Small volume spectrophotometers, such as the DeNovix DS-11, enable quantitative measurements using volumes as small as 0.5 – 1 μL. To make a measurement, the sample of interest forms a liquid bridge between the upper and lower sampling surfaces. The accuracy of the results is dependent on the accuracy of a calibrated distance between the two measurement surfaces. This note will explain how the DeNovix SmartPath® Technology ensures that the measurement distance (pathlength) stays within specification, resulting in accurate, reproducible results.
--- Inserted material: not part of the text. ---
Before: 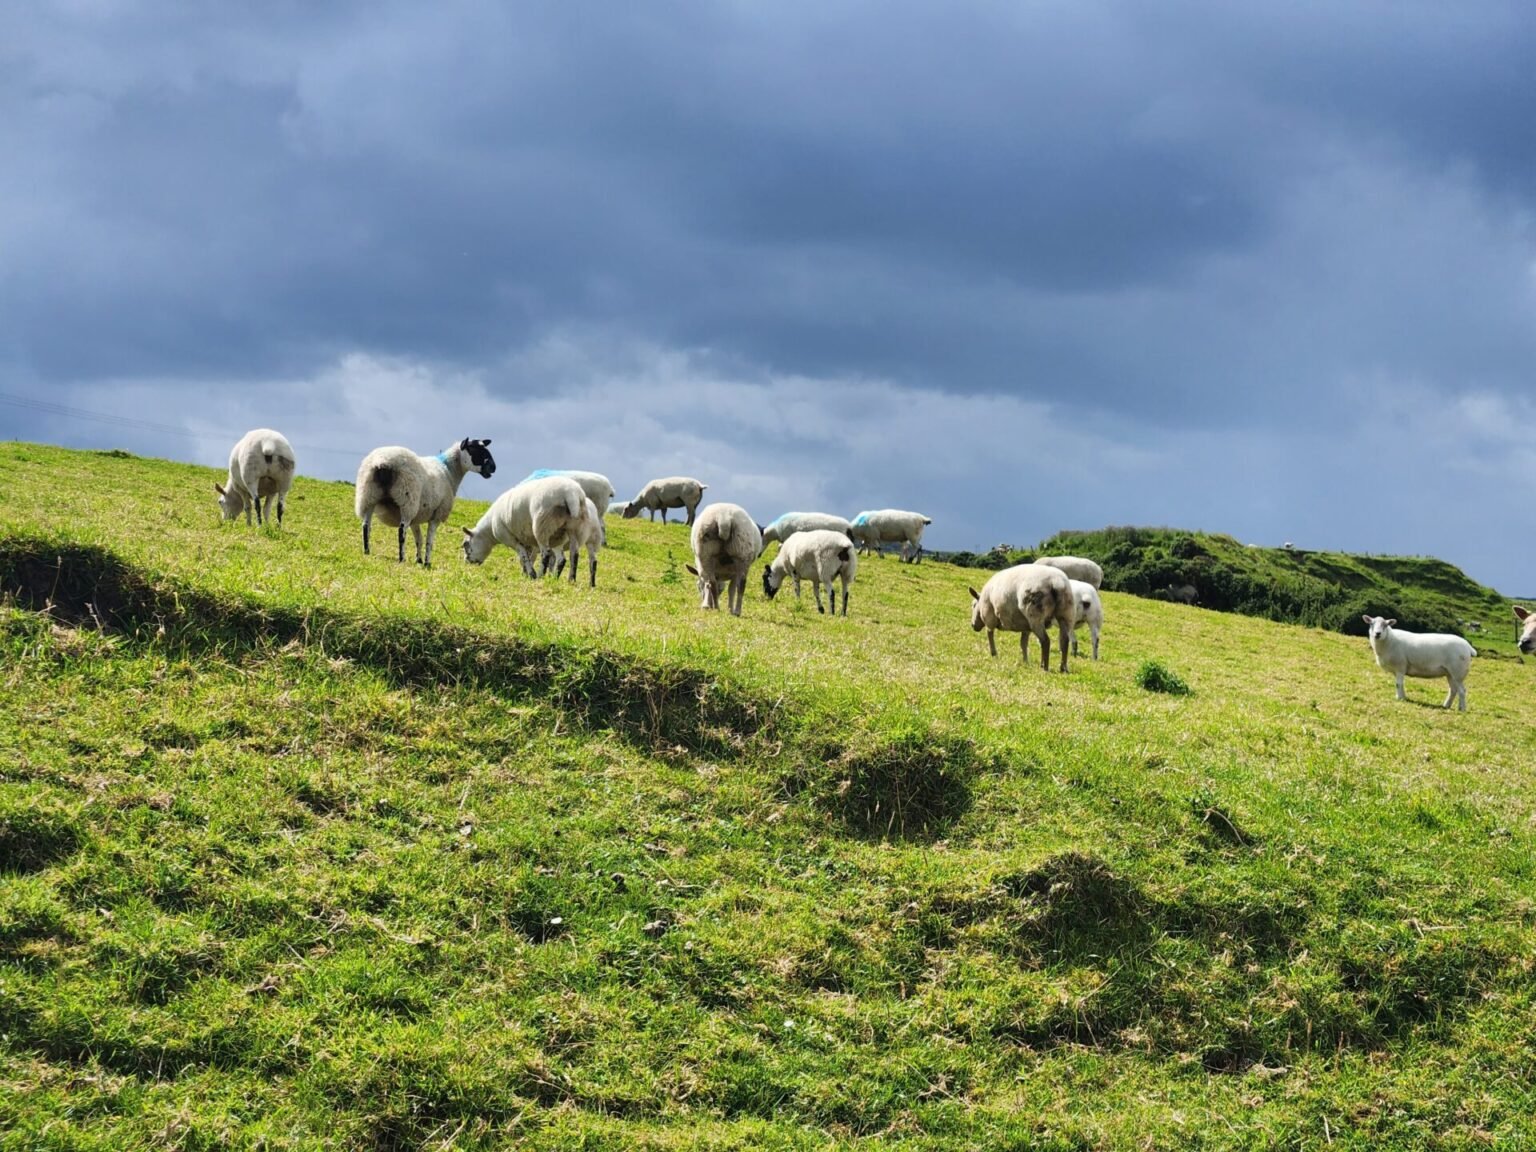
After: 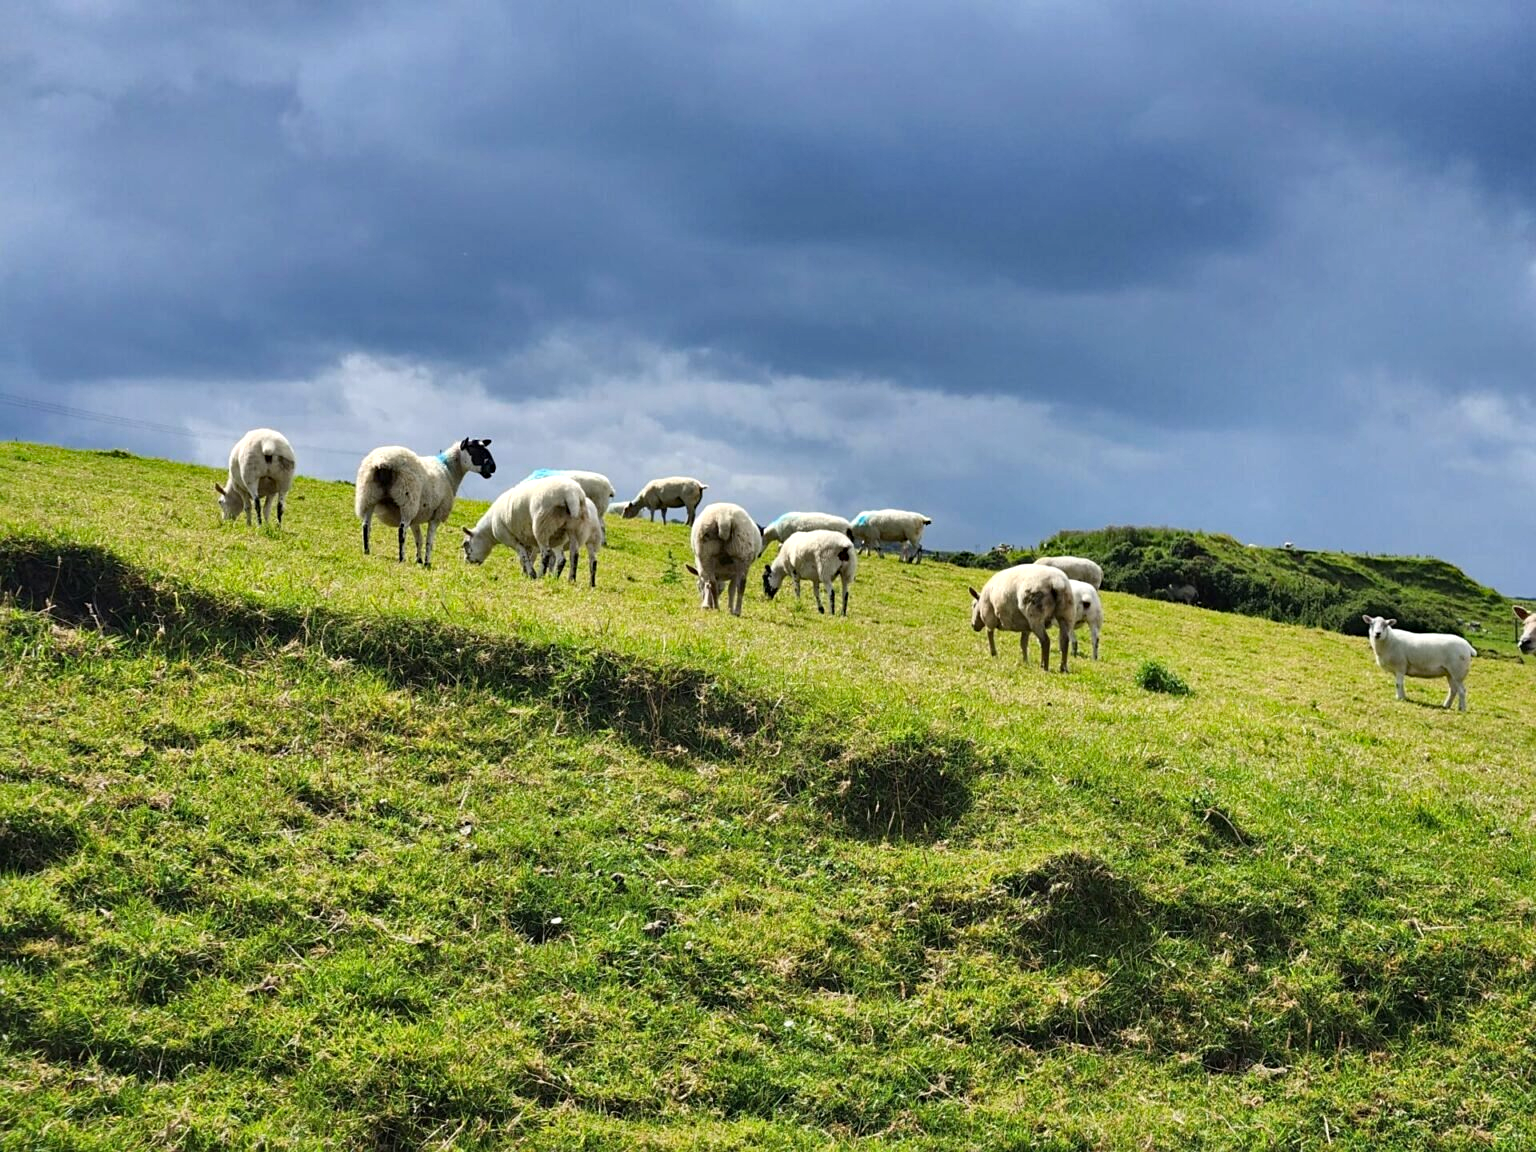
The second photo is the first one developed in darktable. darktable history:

Pathlength and Sample Concentration
The DS-11 software uses the Beer-Lambert equation when calculating sample concentrations. This equation correlates the absorbance to both the concentration as well as the pathlength the light travels through a sample. It is generally written as:
A = εbc
A: absorbance value
ε: absorptivity coefficient with units of L /mol*cm
b: pathlength of the sample expressed in terms of cm
c: concentration of the sample in solution expressed in mol/L
Higher concentration samples require shorter pathlengths. The DS-11 microvolume mode uses real-time absorbance data to determine the optimal pathlength for each sample. The software will automatically move the arm down as needed to ensure that the measurement is made using the optimal pathlength.
The DS-11 microvolume mode uses pathlengths ranging from 0.5 mm down to 0.02 mm.
Exquisite Pathlength Control
The DS-11 Spectrophotometer utilizes opto-mechanical components and proprietary algorithms. Together, they provide accurate pathlength control and deliver performance unmatched by any microvolume spectrophotometer.
The DS-11 uses an 80 thread/inch precision optical adjustment screw, a high motor gear ratio and a high resolution encoder to control the pathlength to within 1 micron. This translates to +/- 0.2% at 500 microns and +/- 3% for the ultra short 30 micron path length.
No Recalibration Required
The DS-11 makes use of a “home” position, which is set at factory during calibration. Each time any measurement app is launched, the motor is returned to “home.” A calculation is then used to determine how many motor rotations are necessary to move to the 500 micron start position. Shorter path lengths are easily achieved since the rotation to pathlength relationship is well characterized.
During typical use, the DS-11 monitors the pathlength accuracy using proprietary software algorithms and performs the necessary adjustments as required.
The DeNovix DS-11, in conjunction with SmartPath Technology, provides precise pathlength control and achieves performance unrivaled by any other microvolume spectrophotometer.
Revised 19 Oct 2020